The company targets to spend most of its capital in low-risk, high-growth areas such as North Dakota’s Bakken shale as well as focus largely on discovering and developing energy reserves to satisfy activist investor Elliot Management.
Of the total budgeted amount, Hess plans to allocate $2.85 billion (49%) toward unconventional shale resources, $1.475 billion (25%) for production, $925 million (16%) for development and the balance $550 million (10%) for exploration.
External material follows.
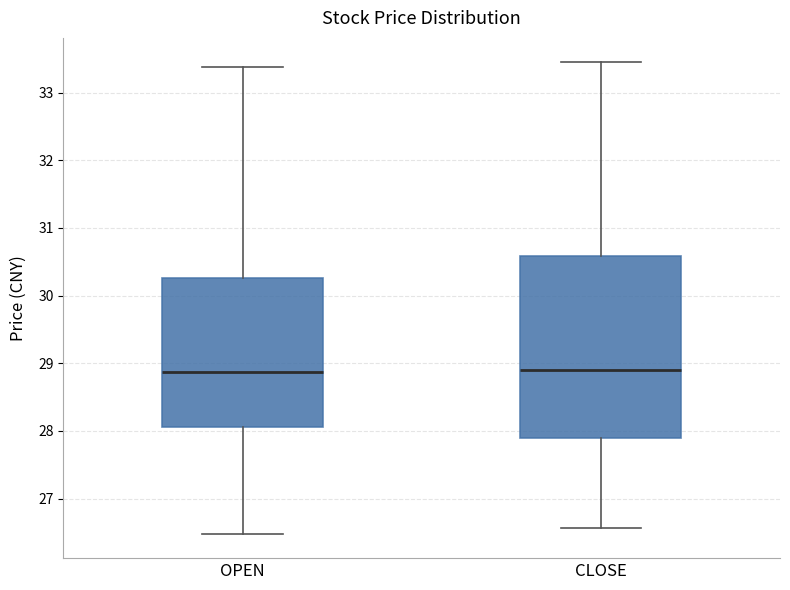

Which box is the tallest, from its lower edge to its upper edge?

CLOSE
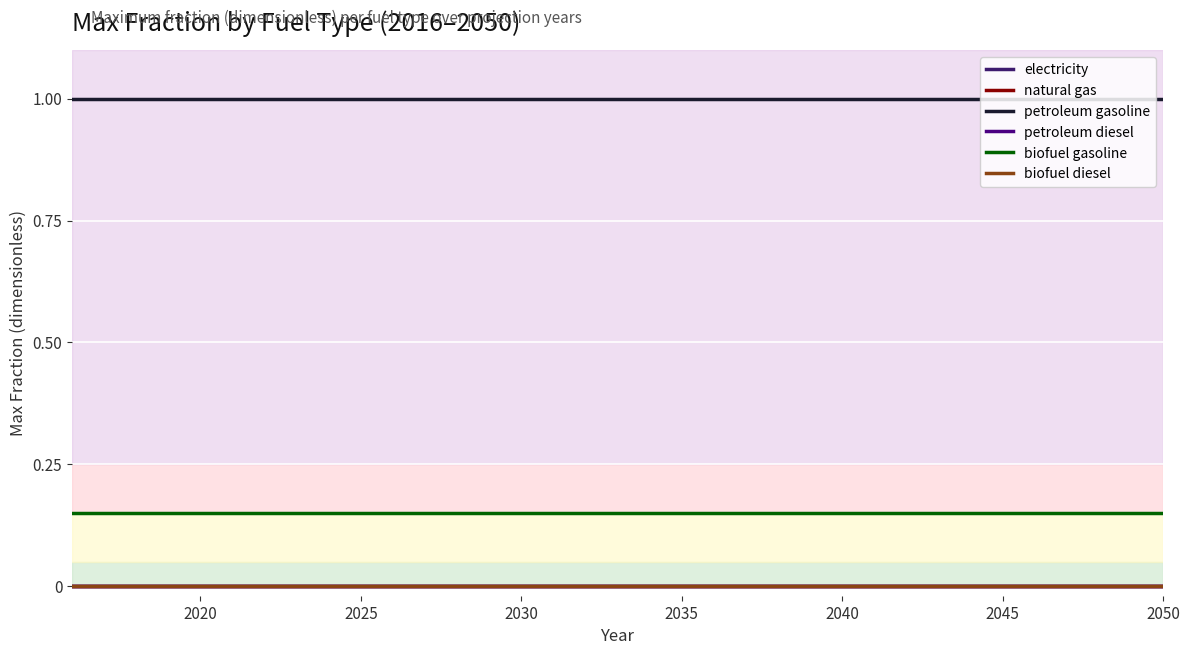

List the series in order of their peak value, lowest first.

electricity, natural gas, petroleum diesel, biofuel diesel, biofuel gasoline, petroleum gasoline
As part of its program, Hess proposes to spend $2.2 billion for the development of the Bakken Shale in North Dakota, flat with 2013. Due to lower well costs and reduced investments in infrastructure projects the company plans to operate 17 rigs versus 14 last year and commission 225 new operated wells in 2014 compared to 168 in 2013. Moreover, the company has increased its expenditures in the emerging Utica shale play to $550 million from $455 million last year.
Hess’ 2014 budget is likely to focus mainly on the development of the Block G in Equatorial Guinea, Block A-18 in the Joint Development Area in the Gulf of Thailand, the South Arne field in Denmark, Tubular Bells Field in the deepwater Gulf of Mexico, the North Malay Basin Project in Malaysia, ongoing drilling at the Valhall field in Norway and the Shenzi Field in the deepwater Gulf of Mexico. The company’s exploration program comprises wells in Ghana and Kurdistan.
Hess carries a Zacks Rank #3 (Hold). There are better-ranked oil and gas drilling firms that offer value. These include Pembina Pipeline Corp. ( PBA), Matrix Service Co. ( MTRX) and Swift Energy Co. ( SFY), all with a Zacks Rank #1 (Strong Buy).